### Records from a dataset
* * * *
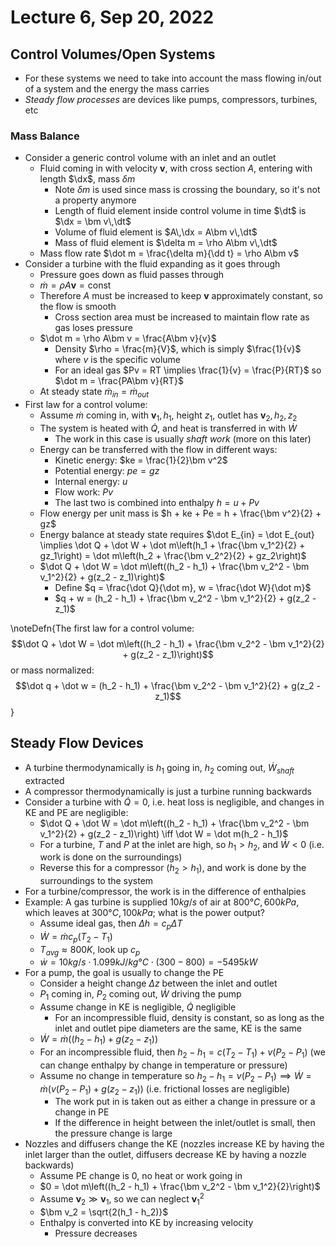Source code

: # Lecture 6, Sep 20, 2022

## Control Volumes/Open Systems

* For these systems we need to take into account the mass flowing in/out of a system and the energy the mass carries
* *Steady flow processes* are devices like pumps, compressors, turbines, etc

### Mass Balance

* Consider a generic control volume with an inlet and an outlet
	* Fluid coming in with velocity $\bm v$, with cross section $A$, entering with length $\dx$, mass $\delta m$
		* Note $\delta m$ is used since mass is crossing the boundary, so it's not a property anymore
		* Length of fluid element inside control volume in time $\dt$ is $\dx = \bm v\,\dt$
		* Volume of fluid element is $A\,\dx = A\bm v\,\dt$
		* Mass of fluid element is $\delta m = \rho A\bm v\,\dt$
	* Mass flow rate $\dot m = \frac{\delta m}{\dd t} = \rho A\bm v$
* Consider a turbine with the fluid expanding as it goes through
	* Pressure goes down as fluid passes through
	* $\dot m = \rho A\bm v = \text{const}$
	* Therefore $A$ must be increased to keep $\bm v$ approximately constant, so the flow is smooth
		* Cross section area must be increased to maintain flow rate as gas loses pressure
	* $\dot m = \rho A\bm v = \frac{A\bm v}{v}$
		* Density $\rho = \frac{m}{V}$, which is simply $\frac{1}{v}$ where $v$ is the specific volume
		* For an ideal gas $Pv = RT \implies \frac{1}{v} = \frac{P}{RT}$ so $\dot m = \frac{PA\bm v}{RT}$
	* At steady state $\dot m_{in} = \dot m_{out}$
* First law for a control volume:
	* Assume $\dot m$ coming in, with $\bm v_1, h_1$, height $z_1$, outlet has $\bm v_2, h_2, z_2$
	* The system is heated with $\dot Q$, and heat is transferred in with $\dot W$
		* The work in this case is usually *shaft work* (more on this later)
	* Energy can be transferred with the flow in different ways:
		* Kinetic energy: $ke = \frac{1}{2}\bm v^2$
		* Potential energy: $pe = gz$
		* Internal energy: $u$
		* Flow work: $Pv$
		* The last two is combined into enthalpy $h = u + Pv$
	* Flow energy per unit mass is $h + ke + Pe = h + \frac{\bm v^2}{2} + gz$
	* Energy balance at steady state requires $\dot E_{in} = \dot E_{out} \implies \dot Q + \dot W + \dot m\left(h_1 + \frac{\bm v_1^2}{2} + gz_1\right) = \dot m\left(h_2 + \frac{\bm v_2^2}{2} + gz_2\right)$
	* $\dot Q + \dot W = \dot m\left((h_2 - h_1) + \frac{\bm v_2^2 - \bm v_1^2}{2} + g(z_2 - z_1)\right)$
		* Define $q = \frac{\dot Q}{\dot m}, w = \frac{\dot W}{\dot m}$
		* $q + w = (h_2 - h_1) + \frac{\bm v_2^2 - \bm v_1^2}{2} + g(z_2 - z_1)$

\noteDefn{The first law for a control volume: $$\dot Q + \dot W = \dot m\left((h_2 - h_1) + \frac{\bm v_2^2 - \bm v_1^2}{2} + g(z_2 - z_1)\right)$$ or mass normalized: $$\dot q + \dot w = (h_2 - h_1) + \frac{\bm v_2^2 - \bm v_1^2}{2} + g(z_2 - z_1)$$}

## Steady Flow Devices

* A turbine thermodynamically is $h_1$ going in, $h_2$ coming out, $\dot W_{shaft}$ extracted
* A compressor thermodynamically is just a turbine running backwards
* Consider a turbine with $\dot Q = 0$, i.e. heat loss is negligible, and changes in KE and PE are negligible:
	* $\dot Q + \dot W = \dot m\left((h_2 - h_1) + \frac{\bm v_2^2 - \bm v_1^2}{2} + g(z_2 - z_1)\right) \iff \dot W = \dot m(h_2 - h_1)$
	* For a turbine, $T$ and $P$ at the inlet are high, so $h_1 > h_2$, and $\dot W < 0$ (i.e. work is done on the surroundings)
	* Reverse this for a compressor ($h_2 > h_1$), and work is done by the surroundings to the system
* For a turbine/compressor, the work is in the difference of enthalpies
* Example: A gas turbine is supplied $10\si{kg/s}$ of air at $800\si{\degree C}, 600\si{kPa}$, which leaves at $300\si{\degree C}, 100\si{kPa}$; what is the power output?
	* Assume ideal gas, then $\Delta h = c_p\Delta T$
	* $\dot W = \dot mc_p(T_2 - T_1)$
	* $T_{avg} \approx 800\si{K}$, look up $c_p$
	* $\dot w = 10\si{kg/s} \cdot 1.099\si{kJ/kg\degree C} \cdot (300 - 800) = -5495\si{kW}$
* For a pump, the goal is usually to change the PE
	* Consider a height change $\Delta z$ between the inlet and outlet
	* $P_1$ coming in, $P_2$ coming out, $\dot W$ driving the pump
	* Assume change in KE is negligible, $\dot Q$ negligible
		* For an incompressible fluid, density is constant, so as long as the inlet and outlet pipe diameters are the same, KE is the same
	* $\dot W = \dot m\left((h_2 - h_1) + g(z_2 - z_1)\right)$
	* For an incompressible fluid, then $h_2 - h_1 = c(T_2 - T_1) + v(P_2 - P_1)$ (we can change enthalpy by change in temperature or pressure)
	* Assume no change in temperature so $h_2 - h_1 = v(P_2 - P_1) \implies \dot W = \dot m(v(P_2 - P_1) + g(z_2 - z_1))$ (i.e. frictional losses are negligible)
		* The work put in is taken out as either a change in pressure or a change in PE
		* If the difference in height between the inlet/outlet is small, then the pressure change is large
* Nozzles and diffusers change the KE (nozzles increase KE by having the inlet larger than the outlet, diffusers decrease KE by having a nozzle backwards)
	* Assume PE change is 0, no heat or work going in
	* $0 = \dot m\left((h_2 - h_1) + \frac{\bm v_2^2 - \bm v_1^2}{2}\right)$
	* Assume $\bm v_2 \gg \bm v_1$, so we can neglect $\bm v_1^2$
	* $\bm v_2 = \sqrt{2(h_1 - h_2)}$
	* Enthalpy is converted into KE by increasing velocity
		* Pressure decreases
* * * *
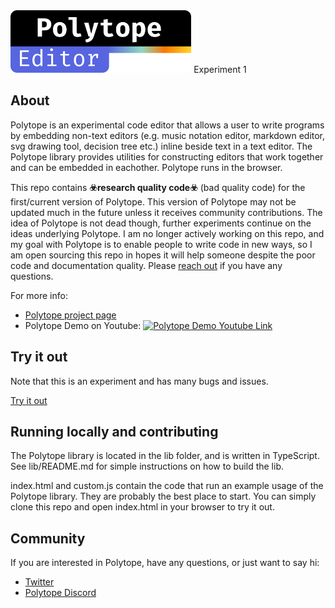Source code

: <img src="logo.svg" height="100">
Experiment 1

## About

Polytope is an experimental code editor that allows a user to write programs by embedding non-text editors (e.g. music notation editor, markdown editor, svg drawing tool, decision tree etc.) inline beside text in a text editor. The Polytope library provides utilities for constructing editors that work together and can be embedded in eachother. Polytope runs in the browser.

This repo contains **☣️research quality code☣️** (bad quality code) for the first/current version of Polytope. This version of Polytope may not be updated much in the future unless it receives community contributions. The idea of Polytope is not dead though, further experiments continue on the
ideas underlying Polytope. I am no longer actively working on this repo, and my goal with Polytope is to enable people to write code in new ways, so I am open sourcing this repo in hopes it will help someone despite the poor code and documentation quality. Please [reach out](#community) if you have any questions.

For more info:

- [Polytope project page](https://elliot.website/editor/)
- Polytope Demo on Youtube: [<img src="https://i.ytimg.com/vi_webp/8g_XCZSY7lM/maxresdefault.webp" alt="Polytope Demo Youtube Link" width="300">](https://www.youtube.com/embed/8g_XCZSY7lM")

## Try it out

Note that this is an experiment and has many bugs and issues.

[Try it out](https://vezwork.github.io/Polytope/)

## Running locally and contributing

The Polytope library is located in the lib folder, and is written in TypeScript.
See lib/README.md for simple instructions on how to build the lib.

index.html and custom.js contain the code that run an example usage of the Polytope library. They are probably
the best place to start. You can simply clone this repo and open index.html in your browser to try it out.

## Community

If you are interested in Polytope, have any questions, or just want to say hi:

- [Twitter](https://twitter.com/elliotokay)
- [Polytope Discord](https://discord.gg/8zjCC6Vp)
* * * *
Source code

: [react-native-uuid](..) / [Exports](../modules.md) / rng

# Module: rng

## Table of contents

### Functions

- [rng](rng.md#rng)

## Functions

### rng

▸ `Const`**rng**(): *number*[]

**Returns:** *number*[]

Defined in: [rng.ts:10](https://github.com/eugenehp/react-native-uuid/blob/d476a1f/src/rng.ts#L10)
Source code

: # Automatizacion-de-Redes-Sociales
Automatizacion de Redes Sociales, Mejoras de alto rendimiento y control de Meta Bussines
* * * *
### Task statement
Check each line above for the word "questions" and copy the ones that have it.

### Task result
ideas underlying Polytope. I am no longer actively working on this repo, and my goal with Polytope is to enable people to write code in new ways, so I am open sourcing this repo in hopes it will help someone despite the poor code and documentation quality. Please [reach out](#community) if you have any questions.
If you are interested in Polytope, have any questions, or just want to say hi:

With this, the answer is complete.